I installed some new "fancy" faucet, and am quite happy with it, except it lacks an aerator, and water easily splashes out of the sink. Obviously, this faucet is calling for an aerator. Unfortunately, the manufacturer doesn't sell aerators for this model, and my local hardware store doesn't carry any that would fit the rectangular end of the faucet (see picture below).

Short of replacing the faucet, how would you deal with this? Can I build myself a custom aerator? If so, how?

Faucet with square end

  • Well it is a bit unconventional.. but if you cant mount it at the end.. mount it somewhere after the tap nozzle.. is the whole thing square? It wont work like it "should" but it will help.. Or find two small round ones. and get the shape of the square, set them in epoxy and squeeze them in to the end.

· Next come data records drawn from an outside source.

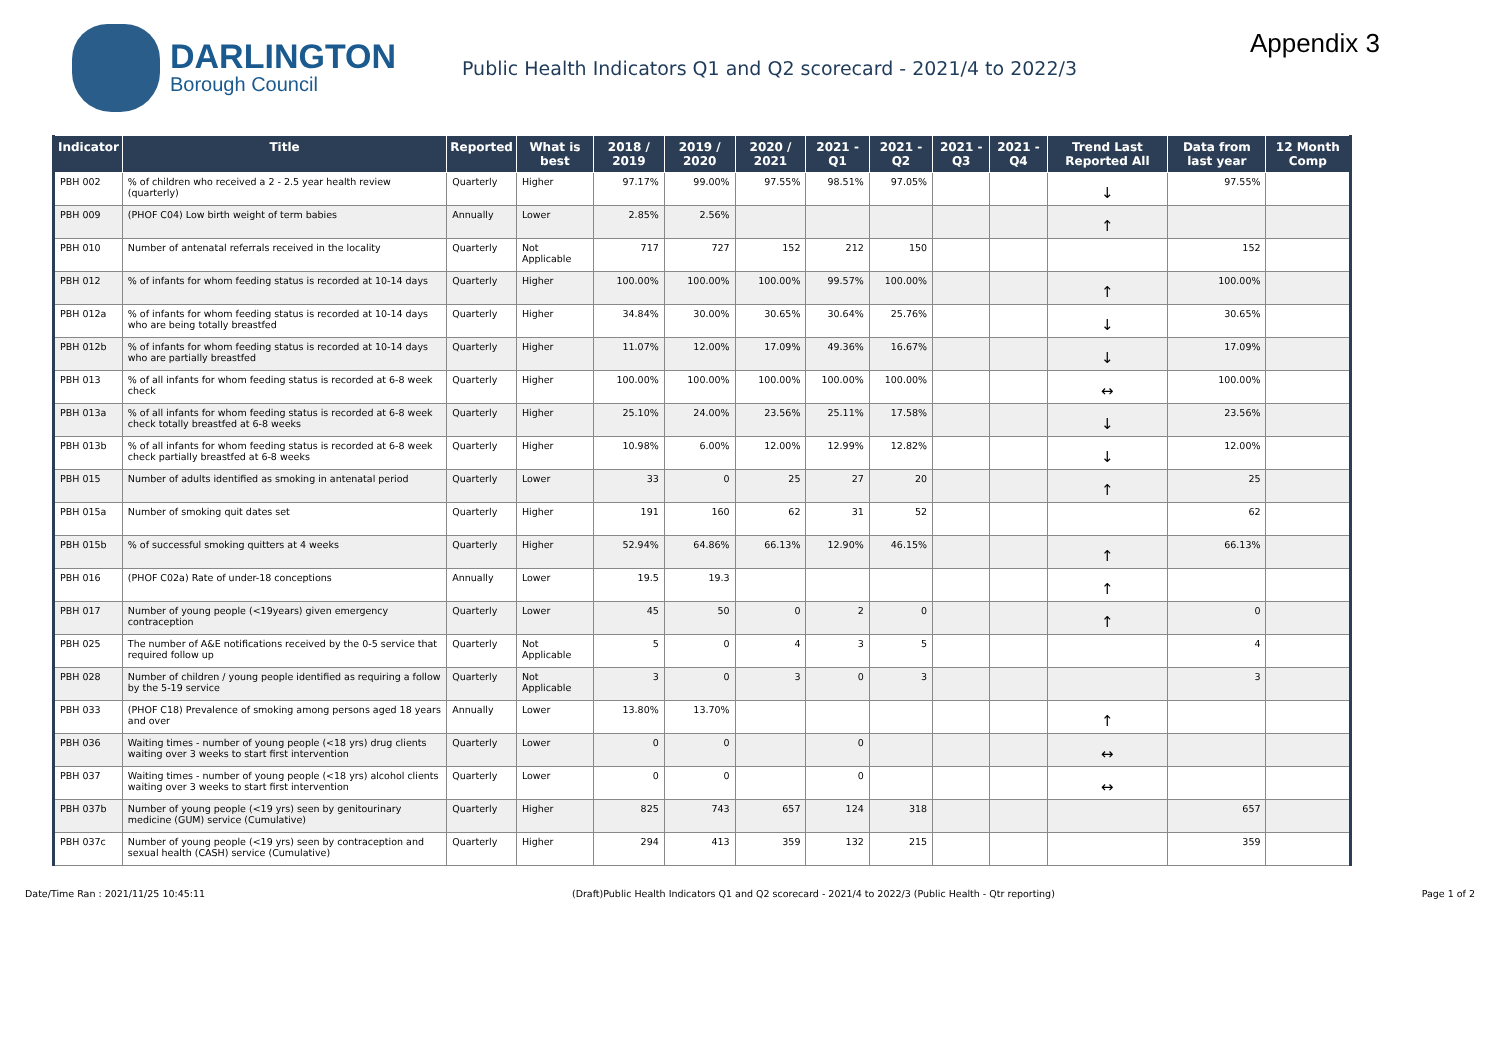DARLINGTON
Borough Council
Public Health Indicators Q1 and Q2 scorecard - 2021/4 to 2022/3
Appendix 3
| Indicator | Title | Reported | What is best | 2018 / 2019 | 2019 / 2020 | 2020 / 2021 | 2021 - Q1 | 2021 - Q2 | 2021 - Q3 | 2021 - Q4 | Trend Last Reported All | Data from last year | 12 Month Comp |
| --- | --- | --- | --- | --- | --- | --- | --- | --- | --- | --- | --- | --- | --- |
| PBH 002 | % of children who received a 2 - 2.5 year health review (quarterly) | Quarterly | Higher | 97.17% | 99.00% | 97.55% | 98.51% | 97.05% | | | ↓ | 97.55% | |
| PBH 009 | (PHOF C04) Low birth weight of term babies | Annually | Lower | 2.85% | 2.56% | | | | | | ↑ | | |
| PBH 010 | Number of antenatal referrals received in the locality | Quarterly | Not Applicable | 717 | 727 | 152 | 212 | 150 | | | | 152 | |
| PBH 012 | % of infants for whom feeding status is recorded at 10-14 days | Quarterly | Higher | 100.00% | 100.00% | 100.00% | 99.57% | 100.00% | | | ↑ | 100.00% | |
| PBH 012a | % of infants for whom feeding status is recorded at 10-14 days who are being totally breastfed | Quarterly | Higher | 34.84% | 30.00% | 30.65% | 30.64% | 25.76% | | | ↓ | 30.65% | |
| PBH 012b | % of infants for whom feeding status is recorded at 10-14 days who are partially breastfed | Quarterly | Higher | 11.07% | 12.00% | 17.09% | 49.36% | 16.67% | | | ↓ | 17.09% | |
| PBH 013 | % of all infants for whom feeding status is recorded at 6-8 week check | Quarterly | Higher | 100.00% | 100.00% | 100.00% | 100.00% | 100.00% | | | ↔ | 100.00% | |
| PBH 013a | % of all infants for whom feeding status is recorded at 6-8 week check totally breastfed at 6-8 weeks | Quarterly | Higher | 25.10% | 24.00% | 23.56% | 25.11% | 17.58% | | | ↓ | 23.56% | |
| PBH 013b | % of all infants for whom feeding status is recorded at 6-8 week check partially breastfed at 6-8 weeks | Quarterly | Higher | 10.98% | 6.00% | 12.00% | 12.99% | 12.82% | | | ↓ | 12.00% | |
| PBH 015 | Number of adults identified as smoking in antenatal period | Quarterly | Lower | 33 | 0 | 25 | 27 | 20 | | | ↑ | 25 | |
| PBH 015a | Number of smoking quit dates set | Quarterly | Higher | 191 | 160 | 62 | 31 | 52 | | | | 62 | |
| PBH 015b | % of successful smoking quitters at 4 weeks | Quarterly | Higher | 52.94% | 64.86% | 66.13% | 12.90% | 46.15% | | | ↑ | 66.13% | |
| PBH 016 | (PHOF C02a) Rate of under-18 conceptions | Annually | Lower | 19.5 | 19.3 | | | | | | ↑ | | |
| PBH 017 | Number of young people (<19years) given emergency contraception | Quarterly | Lower | 45 | 50 | 0 | 2 | 0 | | | ↑ | 0 | |
| PBH 025 | The number of A&E notifications received by the 0-5 service that required follow up | Quarterly | Not Applicable | 5 | 0 | 4 | 3 | 5 | | | | 4 | |
| PBH 028 | Number of children / young people identified as requiring a follow by the 5-19 service | Quarterly | Not Applicable | 3 | 0 | 3 | 0 | 3 | | | | 3 | |
| PBH 033 | (PHOF C18) Prevalence of smoking among persons aged 18 years and over | Annually | Lower | 13.80% | 13.70% | | | | | | ↑ | | |
| PBH 036 | Waiting times - number of young people (<18 yrs) drug clients waiting over 3 weeks to start first intervention | Quarterly | Lower | 0 | 0 | | 0 | | | | ↔ | | |
| PBH 037 | Waiting times - number of young people (<18 yrs) alcohol clients waiting over 3 weeks to start first intervention | Quarterly | Lower | 0 | 0 | | 0 | | | | ↔ | | |
| PBH 037b | Number of young people (<19 yrs) seen by genitourinary medicine (GUM) service (Cumulative) | Quarterly | Higher | 825 | 743 | 657 | 124 | 318 | | | | 657 | |
| PBH 037c | Number of young people (<19 yrs) seen by contraception and sexual health (CASH) service (Cumulative) | Quarterly | Higher | 294 | 413 | 359 | 132 | 215 | | | | 359 | |
Date/Time Ran : 2021/11/25 10:45:11 (Draft)Public Health Indicators Q1 and Q2 scorecard - 2021/4 to 2022/3 (Public Health - Qtr reporting) Page 1 of 2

I have not seen square ones.. except in expensive fountain installations....
    – Piotr Kula
    Jan 31, 2012 at 12:05
  • 1
    Never mind i saw the whole thing now.. best bet is making a custom one out of a really big round one or a set of smaller round ones.. bummer.
    – Piotr Kula
    Jan 31, 2012 at 12:08
  • 5
    My guess is that you won't want an aerator, part of the design is to allow the water to flow unobstructed. However, a pressure reducing valve may be useful to reduce the water pressure entering the fixture. It does mention in the details that it has a "2.2 GPM flow rate limitation", not sure if this is limited by the fixture itself, or has to be restricted by the plumbing before the fixture.
    – Tester101
    Jan 31, 2012 at 13:10
  • I'm having the same issue - I'd be really interested in hearing if you ever found a solution? Jul 12, 2017 at 11:03
  • @shiny_boson Unfortunately, I haven't found a satisfactory solution, and have learnt to leave with it :).
    – avernet
    Jul 12, 2017 at 20:51

4 Answers 4


I found a company named Neoperl that makes a rectangular aerator which is what I believe you need:

Aerator Image

  • Good find! This looks more like a company that would sell their products to faucet manufacturers, but you never know, so I sent them an email.
    – avernet
    Feb 21, 2012 at 6:08

I'm a bit concerned that maybe the manufacturer tried, but never got a good aerator working on that shape spout. If you want to try, first take apart a typical aerator and see how it works. There's usually several stainless steel screens stacked on top of eachother. Plus, there's a plastic flow-evener. You can buy stainless steel screen on eBay in big chunks, so that's not a problem. You'd cut them all in the same shape, but some cut on a diagonal. You just need to figure out the grid size for the screen, which you can look-up on wikipedia. You might get a rectangular bit of plastic and drill holes in it to make the flow-evener (creativity required here) and you would need a picture frame shaped object that would be the last bit to go in. That would hold the stainless steel screens you cut and your plastic flow-evener assembly. Probably your biggest problem will be having a way to introduce the assembly into the spout so you can insert it and remove it, but not have it pop off when the water gets turned on. If you don't mind drilling holes in your spout, you could get some small stainless steel screws to hold the assembly in place.


My suggestion might be cheapest and simplest of all. Turn the tap on full blast.

Now reach under the sink, and adjust both shut-off valves evenly until the pressure is low enough to stop the splash-over.


  • 1
    This may also cause noise to come from the shut off valve. You can get the save effect by not turning your hose on all the way. You end up with a whistle noise. Find the right tool for the job.
    – Tim Meers
    Feb 22, 2012 at 14:52
  • May. It's worth a try and it's what I'd do first.
    – isherwood
    Jan 29, 2019 at 20:15

Purchase a heavy-duty stainless steel cooking strainer, cut and remove the mesh and cut a 3" strip, fold in half and insert into the end of the square faucet. This is going to do the job of the aerator.